Indiana (R+1.5) - There have basically been two non-partisan non-internet polls in this race, and they say opposite things. But assuming the latest Rasmussen poll showing Mourdock with a 5 point lead is true, this race will give Republicans their 47th seat in the U.S. Senate. 


















The median poll spread has Democrats winning the rest of the seats, though I don't especially trust it in the case of Arizona.

Arizona (D+1) - In a Senate race featuring the word "pretty", this is an ugly race featuring ugly candidates.  After Richard Carmona's gaffe coincided with Jeff Flake's personal attack ad so perfectly, I'd expect Carmona's numbers to plummet.  If you give this one to Republicans, that puts their total at 48.  But it will be hard for them to find 2 or 3 more seats.


















Virginia (D+2.5) - One of the few races to show a trend similar to Obama's October, Tim Kaine is still polling a couple points higher than Barack Obama, which should keep this seat Democratic.

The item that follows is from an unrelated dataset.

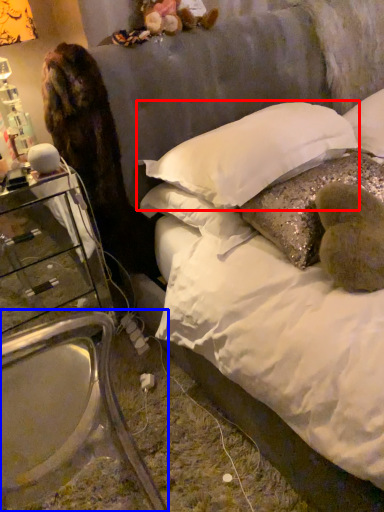
Question: Which of the following is the closest to the observer, pillow (highlighted by a red box) or armchair (highlighted by a blue box)?

Choices:
 (A) pillow
 (B) armchair

Answer: (B)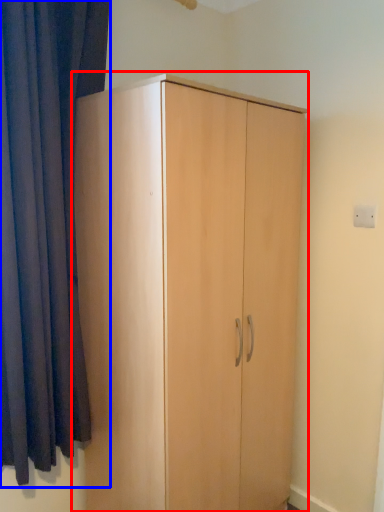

Missouri (D+3) - There has been just one poll taken since October 3rd in this close / insane senate race.  This makes no sense to me.  That one poll was performed by the usually Republican-leaning Rasmussen Reports, and it showed an 8-point Claire McCaskill lead. 


















Wisconsin (D+3) - The persistent lead by Tammy Baldwin continues (except for in one Marquette poll).


















Connecticut (D+3) - Chris Murphy continues to lead Linda McMahon, though polling methodology seems to be all over the place as evidenced by the scatter in the thin lines below.



















Massachusetts (D+3) - The trends are all positive for Elizabeth Warren right now.  If Romney pulls off an upset on November 6th, expect a lot of inconsolable Democrats to say "at least Elizabeth Warren won in Massachusetts!" as they cry into their soy lattes.   


















If Republicans are to take control of the Senate, they will have to win at least two and probably three out of the five preceding races (Virginia, Massachusetts, Connecticut, Wisconsin, Missouri).  Because they ain't winning any of the next four.

Ohio (D+8) - Sherrod Brown's got this thing on lock.  There has been no consistent movement in the polls since September and no single credible poll showing Josh Mandel with any sort of lead.

















Florida (D+8.5) - Same story in Florida.  Barring a massive October surprise, Bill Nelson's lead is insurmountable two weeks out.


















Pennsylvania (D+9) - Really weird polling in Pennsylvania.  In every other state, the polls are either in agreement with each other or scattered randomly over a large range.  In Pennsylvania there are two distinct groups of pollsters: those who show Tom Smith's support above 45% (maybe could win!) and those who show it below 39% (no chance).  There are no middle-ground pollsters.  Since there are just three pro-Smith pollsters (Rasmussen, Susquehanna, Quinnipiac) and five anti-Smith pollsters (PPP, Siena, Franklin & Marshall, Philadelphia Inquirer and Muhlenberg College sort of), the median poll lies in the anti-Smith camp. 


















Michigan (D+10.5) - The Michigan senate seat has ceased to be on even crazy people's radar.